An understanding of the history of the United States must include an understanding of the role played by religion in the nation’s founding and evolution. One comes to understand Americans by studying the Great Awakening, the Second Great Awakening, the Social Gospel, and the emergence of the Christian right. In New England, in particular, the Puritan ethic provided the basis for a belief that the colonies and the new nation had a special role to play in God’s plan.

Objectives

  • Students will be able to, either in writing or orally, describe how religion and the Enlightenment affected the Revolutionary generation.
  • Students will be able to explain the meaning and implications of predestination, deism, Presbyterian, Providence, Posterity, Natural Rights, evangelicalism, the Great Awakening, and Arminianism.
  • Students will be able to compare and contrast the "Suffolk Resolves" with the "Declaration of Causes and Necessity of Taking Up Arms."
  • Students will be able to describe the Enlightenment view of religion.

Motivation

  • Have students view the cartoon labeled "The Yankee Doodles Entrenchment" available online at the John Carter Brown Library’s collection of Political Cartoons
  • Have the students describe the action.
  • Students are to identify the role of at least two characters in the cartoon.
  • Students are to write their own caption and be able to justify their text.

Activities

  1. Provide students with an overview of the role of religion in American history using as a basis the Historical Background provided above. Students are to take notes during this brief description (recommend no more than 5 minutes).
  2. In 1630 on board the ship Arbella, John Winthrop gave an oration entitled "A Model of Christian Charity (PDF)." A copy of the full text is available online from TeachingAmericanHistory.org.
  3. Provide students with the entire document but have them only read the last page.
  4. The first sentence of the second paragraph on the last page provides the opportunity for teaching the meaning and implication of "posterity."
  5. From the reading, have students identify Puritan values.
  6. Lead a discussion on the meaning and implications of the phrase "city upon a hill."
  7. Provide students with an excerpt from John Locke’s "The Reasonableness of Christianity" (1695).
  8. Have students identify the audience who read Locke’s treatise.
  9. In the excerpt Locke refers to "Law." What law is he referring to?
  10. Explain how Locke relates GOD and REASON.
  11. Jonathan Edwards was a leading revivalist clergyman. In 1734 he gave a sermon entitled "The Faithful Narrative of the Surprising Work of God."
  12. Provide students with a copy of the excerpt.

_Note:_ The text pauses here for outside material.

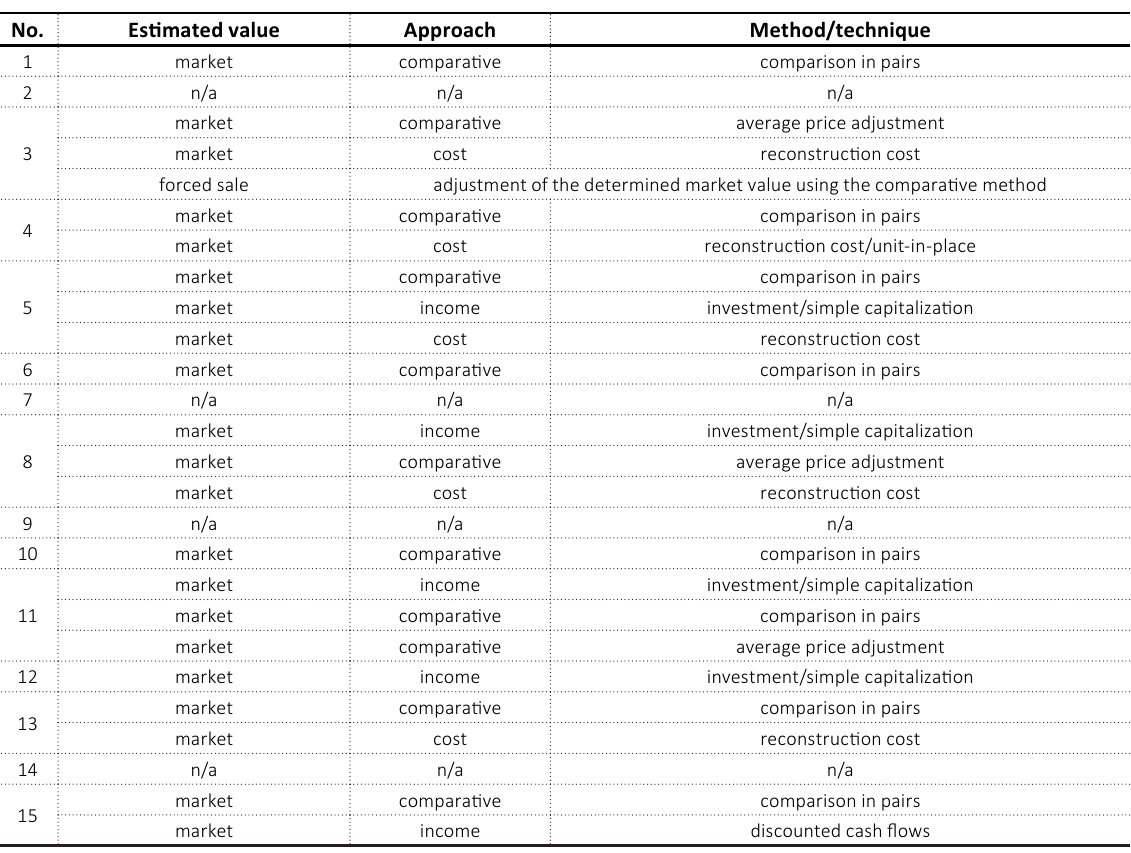
Table 2. Methods of valuation of real estate comprising the bankruptcy estate of the examined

Conduct a brief discussion on the relationship of Arminianism and predestination.
  13. Have students attempt to relate this sermon to the "Reason" of the Enlightenment.
  14. Edmund Burke, a British statesman, wrote on the "Conciliation with the Colonies." Students read the excerpt and describe Burke’s argument that religion was a reason for the colonists’ break with England.
  15. Students receive a copy of the excerpts from the "Suffolk Resolves" and the "Declaration and Causes for Taking Up Arms." Students contrast the two documents regarding the cause of war.

Closure

Students will engage in a discussion of the essential question.

Follow-Up

Students are to write an essay answering the essential question using evidence from the documents and other outside resources.